Comment by rtkwe
One that require additional work beyond simply feeding the image into the model would be this example which is a mix of barely legible hand written cursive and easy to read typed form. [0] Initially 4o just transcribes (successfully) the bottom half of the text and has to be prompted to attempt the top half at which point it seems to at best summarize the text instead of giving a direct transcription. [1] In fact it seems to mix up some portions of the latter half of the typed text with the written text in the portion of it's "transcription" about "reduced and indigent circumstances".
[1] Reproducing here since I cannot share the chat since it has user uploaded images. " The text in the top half of the image is handwritten and partially difficult to read due to its cursive style and some smudging. Here's my best transcription attempt for the top section:
...resident within four? years, swears and says that the name of the John Hopper mentioned in the foregoing declaration is the same person, and he verily believes the facts as stated in the declaration are true.
He further swears that the said John Hopper is in reduced and indigent circumstances and requires the aid of his country.
The declarant further swears he has no evidence now in his power of service, except the statement of Capt. (illegible name), as to his reduced circumstances ...
Sworn to before me, this day...
Some parts remain unclear due to the handwriting, but let me know if you'd like me to attempt further clarification on specific sections!"
> this example which is a mix of barely legible hand written cursive and easy to read typed form.

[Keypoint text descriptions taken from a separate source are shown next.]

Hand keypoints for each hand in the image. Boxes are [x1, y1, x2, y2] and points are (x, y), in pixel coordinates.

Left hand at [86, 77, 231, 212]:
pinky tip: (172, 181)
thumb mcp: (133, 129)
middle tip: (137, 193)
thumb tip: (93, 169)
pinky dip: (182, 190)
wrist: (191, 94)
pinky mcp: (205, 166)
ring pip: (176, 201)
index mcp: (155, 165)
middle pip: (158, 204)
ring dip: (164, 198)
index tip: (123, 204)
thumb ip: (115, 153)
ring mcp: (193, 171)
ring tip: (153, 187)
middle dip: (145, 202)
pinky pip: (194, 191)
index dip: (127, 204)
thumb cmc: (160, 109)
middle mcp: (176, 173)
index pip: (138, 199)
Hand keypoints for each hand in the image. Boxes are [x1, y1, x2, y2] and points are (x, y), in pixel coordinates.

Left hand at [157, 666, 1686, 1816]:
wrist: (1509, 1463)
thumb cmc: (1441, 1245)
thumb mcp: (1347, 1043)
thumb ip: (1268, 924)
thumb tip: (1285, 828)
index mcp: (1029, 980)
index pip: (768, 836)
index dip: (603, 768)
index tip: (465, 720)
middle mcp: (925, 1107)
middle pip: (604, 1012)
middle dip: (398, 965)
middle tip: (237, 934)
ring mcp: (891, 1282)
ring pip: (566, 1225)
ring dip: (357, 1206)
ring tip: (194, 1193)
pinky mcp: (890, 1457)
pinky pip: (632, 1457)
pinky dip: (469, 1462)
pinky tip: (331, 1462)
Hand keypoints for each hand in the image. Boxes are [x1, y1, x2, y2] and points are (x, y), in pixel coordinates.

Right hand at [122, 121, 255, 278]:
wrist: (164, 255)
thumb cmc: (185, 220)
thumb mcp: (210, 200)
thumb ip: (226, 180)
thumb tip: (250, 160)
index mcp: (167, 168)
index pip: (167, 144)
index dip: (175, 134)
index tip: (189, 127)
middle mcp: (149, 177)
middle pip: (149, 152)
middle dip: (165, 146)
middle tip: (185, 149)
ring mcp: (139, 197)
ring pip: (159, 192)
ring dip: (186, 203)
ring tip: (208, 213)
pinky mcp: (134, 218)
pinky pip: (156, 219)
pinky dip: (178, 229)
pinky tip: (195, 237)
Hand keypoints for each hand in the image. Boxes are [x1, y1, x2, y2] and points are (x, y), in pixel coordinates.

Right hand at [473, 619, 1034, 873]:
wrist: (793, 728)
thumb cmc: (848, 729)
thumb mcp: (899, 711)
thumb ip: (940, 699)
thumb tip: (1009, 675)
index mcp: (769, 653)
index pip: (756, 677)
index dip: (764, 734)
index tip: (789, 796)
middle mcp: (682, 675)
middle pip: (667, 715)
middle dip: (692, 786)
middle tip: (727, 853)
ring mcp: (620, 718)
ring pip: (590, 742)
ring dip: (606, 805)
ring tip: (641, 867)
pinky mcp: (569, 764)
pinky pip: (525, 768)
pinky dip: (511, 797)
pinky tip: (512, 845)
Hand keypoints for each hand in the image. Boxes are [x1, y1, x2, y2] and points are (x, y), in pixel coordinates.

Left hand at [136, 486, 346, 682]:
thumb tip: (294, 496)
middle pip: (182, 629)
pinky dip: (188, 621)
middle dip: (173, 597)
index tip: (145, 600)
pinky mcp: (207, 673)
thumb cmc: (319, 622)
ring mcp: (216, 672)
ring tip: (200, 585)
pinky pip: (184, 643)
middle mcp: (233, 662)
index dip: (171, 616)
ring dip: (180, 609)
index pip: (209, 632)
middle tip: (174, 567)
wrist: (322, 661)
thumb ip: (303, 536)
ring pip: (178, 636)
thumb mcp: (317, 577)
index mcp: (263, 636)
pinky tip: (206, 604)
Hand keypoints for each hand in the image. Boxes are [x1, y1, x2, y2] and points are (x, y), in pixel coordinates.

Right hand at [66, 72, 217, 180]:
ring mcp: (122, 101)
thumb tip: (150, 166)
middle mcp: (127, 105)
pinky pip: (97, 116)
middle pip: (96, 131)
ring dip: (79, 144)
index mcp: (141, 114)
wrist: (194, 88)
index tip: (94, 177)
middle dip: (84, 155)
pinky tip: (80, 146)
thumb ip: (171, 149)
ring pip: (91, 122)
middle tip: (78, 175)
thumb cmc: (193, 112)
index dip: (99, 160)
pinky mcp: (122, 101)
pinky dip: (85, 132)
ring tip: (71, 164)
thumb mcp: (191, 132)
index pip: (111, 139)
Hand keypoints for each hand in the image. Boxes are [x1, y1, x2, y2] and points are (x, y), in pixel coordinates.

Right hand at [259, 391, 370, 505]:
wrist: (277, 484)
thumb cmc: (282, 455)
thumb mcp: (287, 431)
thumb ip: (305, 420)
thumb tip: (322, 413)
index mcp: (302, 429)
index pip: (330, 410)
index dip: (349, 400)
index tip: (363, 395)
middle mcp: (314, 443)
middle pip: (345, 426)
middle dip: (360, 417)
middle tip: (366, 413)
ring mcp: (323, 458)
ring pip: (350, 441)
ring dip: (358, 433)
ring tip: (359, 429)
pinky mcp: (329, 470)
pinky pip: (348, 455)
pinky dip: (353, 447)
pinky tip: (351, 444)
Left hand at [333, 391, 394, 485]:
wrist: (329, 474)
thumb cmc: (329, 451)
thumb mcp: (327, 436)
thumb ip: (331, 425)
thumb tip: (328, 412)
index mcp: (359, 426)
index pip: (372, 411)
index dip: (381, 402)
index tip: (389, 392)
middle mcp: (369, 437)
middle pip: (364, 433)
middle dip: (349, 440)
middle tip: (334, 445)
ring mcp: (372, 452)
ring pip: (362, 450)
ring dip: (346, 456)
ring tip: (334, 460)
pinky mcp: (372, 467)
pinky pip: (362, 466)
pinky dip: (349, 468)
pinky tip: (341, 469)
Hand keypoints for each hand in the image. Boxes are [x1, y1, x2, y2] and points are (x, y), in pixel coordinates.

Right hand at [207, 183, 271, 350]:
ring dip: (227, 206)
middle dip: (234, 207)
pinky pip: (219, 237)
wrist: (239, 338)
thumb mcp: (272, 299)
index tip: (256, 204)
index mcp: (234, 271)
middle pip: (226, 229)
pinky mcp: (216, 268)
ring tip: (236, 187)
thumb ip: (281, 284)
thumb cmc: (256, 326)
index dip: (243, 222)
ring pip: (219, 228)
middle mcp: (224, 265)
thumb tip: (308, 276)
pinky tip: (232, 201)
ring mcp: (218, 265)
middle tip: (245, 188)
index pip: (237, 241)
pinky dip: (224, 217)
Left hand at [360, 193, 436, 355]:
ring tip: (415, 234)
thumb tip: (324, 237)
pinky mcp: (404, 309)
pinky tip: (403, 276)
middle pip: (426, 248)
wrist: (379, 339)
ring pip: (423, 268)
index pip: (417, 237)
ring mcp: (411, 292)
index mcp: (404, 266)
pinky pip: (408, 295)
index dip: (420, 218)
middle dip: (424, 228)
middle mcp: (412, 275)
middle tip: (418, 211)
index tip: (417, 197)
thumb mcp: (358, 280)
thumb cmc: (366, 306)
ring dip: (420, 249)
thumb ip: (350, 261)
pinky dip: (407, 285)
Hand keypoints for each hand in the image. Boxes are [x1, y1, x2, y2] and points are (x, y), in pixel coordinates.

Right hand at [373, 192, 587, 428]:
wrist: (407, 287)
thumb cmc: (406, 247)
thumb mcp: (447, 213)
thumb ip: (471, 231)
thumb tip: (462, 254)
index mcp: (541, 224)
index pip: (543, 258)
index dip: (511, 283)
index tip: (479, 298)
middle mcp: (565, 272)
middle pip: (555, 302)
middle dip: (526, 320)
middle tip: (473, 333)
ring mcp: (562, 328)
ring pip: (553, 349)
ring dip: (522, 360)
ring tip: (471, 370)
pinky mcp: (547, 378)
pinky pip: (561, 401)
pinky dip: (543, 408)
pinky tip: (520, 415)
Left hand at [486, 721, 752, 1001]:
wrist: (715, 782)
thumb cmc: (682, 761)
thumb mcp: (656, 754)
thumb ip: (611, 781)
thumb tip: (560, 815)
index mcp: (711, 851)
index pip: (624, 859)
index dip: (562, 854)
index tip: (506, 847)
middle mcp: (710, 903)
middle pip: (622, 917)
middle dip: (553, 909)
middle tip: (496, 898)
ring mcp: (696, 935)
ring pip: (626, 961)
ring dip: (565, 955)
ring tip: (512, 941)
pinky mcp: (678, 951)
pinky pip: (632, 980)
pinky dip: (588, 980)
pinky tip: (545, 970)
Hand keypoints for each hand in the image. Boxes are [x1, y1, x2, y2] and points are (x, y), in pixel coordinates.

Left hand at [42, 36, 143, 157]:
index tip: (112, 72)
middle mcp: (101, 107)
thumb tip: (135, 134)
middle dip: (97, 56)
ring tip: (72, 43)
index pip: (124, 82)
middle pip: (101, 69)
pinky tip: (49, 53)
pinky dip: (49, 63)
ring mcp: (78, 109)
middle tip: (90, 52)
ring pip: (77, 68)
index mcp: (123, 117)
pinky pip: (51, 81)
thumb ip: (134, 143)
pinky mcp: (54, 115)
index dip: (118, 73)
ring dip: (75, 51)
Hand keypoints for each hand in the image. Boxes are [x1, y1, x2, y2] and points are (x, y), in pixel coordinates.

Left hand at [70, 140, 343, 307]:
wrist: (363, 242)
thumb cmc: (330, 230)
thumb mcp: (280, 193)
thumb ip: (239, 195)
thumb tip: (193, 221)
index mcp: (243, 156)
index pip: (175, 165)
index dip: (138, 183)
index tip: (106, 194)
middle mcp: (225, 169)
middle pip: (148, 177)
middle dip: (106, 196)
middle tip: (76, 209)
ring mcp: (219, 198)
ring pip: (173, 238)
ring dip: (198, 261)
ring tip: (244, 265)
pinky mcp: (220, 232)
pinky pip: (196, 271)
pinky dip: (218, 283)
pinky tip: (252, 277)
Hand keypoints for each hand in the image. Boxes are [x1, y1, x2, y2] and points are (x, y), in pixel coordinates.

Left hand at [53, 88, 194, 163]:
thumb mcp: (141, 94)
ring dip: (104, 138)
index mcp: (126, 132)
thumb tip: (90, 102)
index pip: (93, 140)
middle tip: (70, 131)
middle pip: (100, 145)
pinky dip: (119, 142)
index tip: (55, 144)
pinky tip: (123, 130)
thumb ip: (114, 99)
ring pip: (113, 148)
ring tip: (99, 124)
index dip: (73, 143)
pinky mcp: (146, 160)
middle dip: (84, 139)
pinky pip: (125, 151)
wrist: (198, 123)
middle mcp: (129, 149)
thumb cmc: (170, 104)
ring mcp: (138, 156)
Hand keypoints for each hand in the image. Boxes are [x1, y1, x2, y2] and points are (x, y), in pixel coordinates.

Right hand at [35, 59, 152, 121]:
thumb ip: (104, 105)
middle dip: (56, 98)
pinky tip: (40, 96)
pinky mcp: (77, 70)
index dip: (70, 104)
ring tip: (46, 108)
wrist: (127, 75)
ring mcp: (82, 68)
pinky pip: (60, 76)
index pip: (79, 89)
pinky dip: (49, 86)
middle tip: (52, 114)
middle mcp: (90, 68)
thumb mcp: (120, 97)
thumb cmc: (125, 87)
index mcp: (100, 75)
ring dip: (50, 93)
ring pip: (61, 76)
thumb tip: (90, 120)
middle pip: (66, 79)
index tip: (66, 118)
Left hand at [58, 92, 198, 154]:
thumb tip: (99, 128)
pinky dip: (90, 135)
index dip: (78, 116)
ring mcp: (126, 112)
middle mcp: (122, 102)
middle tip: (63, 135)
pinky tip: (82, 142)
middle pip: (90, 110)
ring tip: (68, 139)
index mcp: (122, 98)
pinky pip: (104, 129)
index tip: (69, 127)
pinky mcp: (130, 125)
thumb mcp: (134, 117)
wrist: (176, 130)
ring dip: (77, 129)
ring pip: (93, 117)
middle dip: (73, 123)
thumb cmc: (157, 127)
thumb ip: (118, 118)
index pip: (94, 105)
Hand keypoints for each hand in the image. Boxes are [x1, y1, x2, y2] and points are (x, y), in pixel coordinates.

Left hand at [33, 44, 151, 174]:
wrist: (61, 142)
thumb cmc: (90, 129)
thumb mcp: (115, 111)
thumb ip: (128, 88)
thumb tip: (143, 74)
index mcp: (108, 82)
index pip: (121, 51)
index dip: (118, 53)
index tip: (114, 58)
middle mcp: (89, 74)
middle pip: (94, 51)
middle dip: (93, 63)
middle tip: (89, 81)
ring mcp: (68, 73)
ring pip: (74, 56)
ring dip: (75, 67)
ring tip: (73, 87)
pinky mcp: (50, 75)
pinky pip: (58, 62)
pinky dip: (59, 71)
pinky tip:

> In fact it seems to mix up some portions of the latter half of the typed text with the written text in the portion of it's "transcription" about "reduced and indigent circumstances".
What typed form? What typed text? That image is a single handwritten page, and the writing is quite clean, not "barely legible".† The file related to John Hopper appears to be 59 pages, and some of them are typed, but they're all separate images.
Are you trying to process all 59 pages at once? Why?
I should note that transcription is an excellent use of an LLM in the sense of a language model, as opposed to an "LLM" in the sense of several different pieces of software hooked together in cryptic ways. It would be a lot more useful, for this task, to have direct access to the language model backing 4o than to have access to a chatbot prompt that intermediates between you and the model.
† My biggest problems in reading the page: Cursive n and u are often identical glyphs (both written и), leading me to read "Ind." as "Jud."; and I had trouble with the "roster" at the bottom of the page. What felt weirdest about that was that the crossbar of the "t" is positioned well above the top of the stem, but that can't actually be what tripped me up, because on further review it's a common feature of the author's handwriting that I didn't even notice until I got to the very end of the letter. It's even true in the earlier instance of "Roster" higher up on the page. So my best guess is that the "os" doesn't look right to me.
I misread 1758 as 1958, too, but hopefully (a) that kind of thing wears off as you get used to reading documents about the Revolutionary War; and (b) it's a red flag when someone who died in 1838 was born in 1958 according to a letter written in 1935.